According to HHS data, an average of more than 1,000 hospitals across the country are currently reporting critical staffing shortages. It’s likely an undercount, however, as many hospitals didn’t report their status on Wednesday.

dr Gillian Schmitz, president of the American College of Emergency Physicians, said the strain on frontline workers is worse now than at any other point in the pandemic.

“Many places across the country are getting to the point where even their backup employees are getting sick,” Schmitz told CNBC on Wednesday. “Pretty much the whole country is feeling this spate of staffing-impact cases right now.”

Biden announced his plan to deploy 1,000 military medics to support hospitals in December as omicron quickly overtook the Delta variant. The Federal Agency for Civil Protection also provides additional hospital arches and dispatches ambulances and rescue workers to transport patients.

“It’s not enough,” Schmitz told CNBC on Wednesday. “I know everyone is trying to support as best they can, but even within our national structure, resources are limited.”

Epidemiologists have warned that the sheer scale of Omicron infections still threatens to swamp hospitals with patients, even if the variant is generally less severe than Delta.

Infectious disease experts found in a study this week that Omicron patients in Kaiser Permanente Southern California were 74% less likely to require critical care and 91% less likely to die from the virus than people infected with the Delta variant . According to the study, none of the omicron patients required mechanical ventilation.
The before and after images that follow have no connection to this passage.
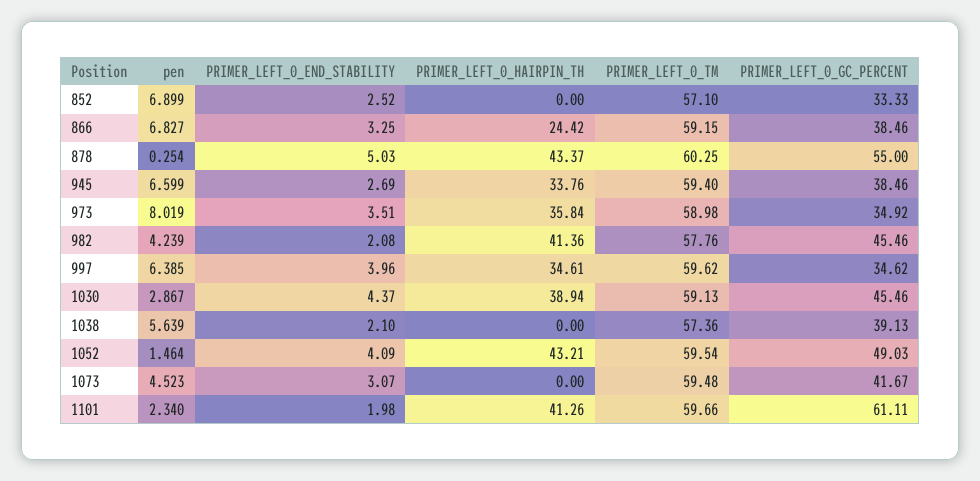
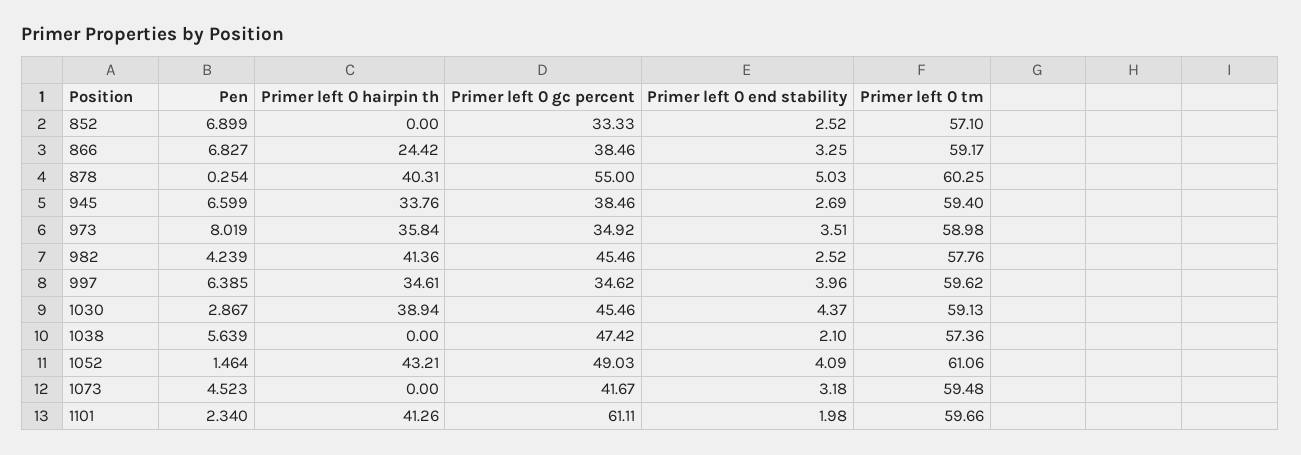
PRIMER_LEFT_0_TM, 866: 59.15 -> 59.17
PRIMER_LEFT_0_HAIRPIN_TH, 878: 43.37 -> 40.31
PRIMER_LEFT_0_END_STABILITY, 982: 2.08 -> 2.52
PRIMER_LEFT_0_GC_PERCENT, 1038: 39.13 -> 47.42
PRIMER_LEFT_0_TM, 1052: 59.54 -> 61.06
PRIMER_LEFT_0_END_STABILITY, 1073: 3.07 -> 3.18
The overall risk of hospitalizations was 52% lower in Omicron patients compared to people with Delta, according to the study. Also, Omicron patients had hospital stays about three days shorter than their Delta counterparts.

Kaiser Permanente Southern California serves more than 4.7 million people. The study, which has not yet been peer-reviewed, analyzed more than 52,000 Omicron cases and nearly 17,000 Delta cases.

Doctors and nurses have been warning of staff shortages for months. The American Nurses Association in September asked the Biden administration to declare the nursing emergency a national crisis.

“The country’s healthcare systems are overwhelmed and nurses are tired and frustrated as this ongoing pandemic rages on with no end in sight,” ANA President Ernest Grant said at the time. “Caregivers alone cannot solve this long-standing problem and it is not our burden to bear,” Grant said.

The Acting Commissioner of the Food and Drug Administration, Dr. Janet Woodcock told lawmakers on Tuesday the US must ensure hospitals and other essential services don’t collapse when people call in sick.

“It’s hard to process what’s actually happening right now, which is that most people are going to get Covid,” Woodcock testified before the Senate Health Committee on Tuesday. “What we need to do is ensure hospitals continue to function, transportation and other essential services are not disrupted while this is happening.”

CNBC’s Christina Wilkie contributed to this article.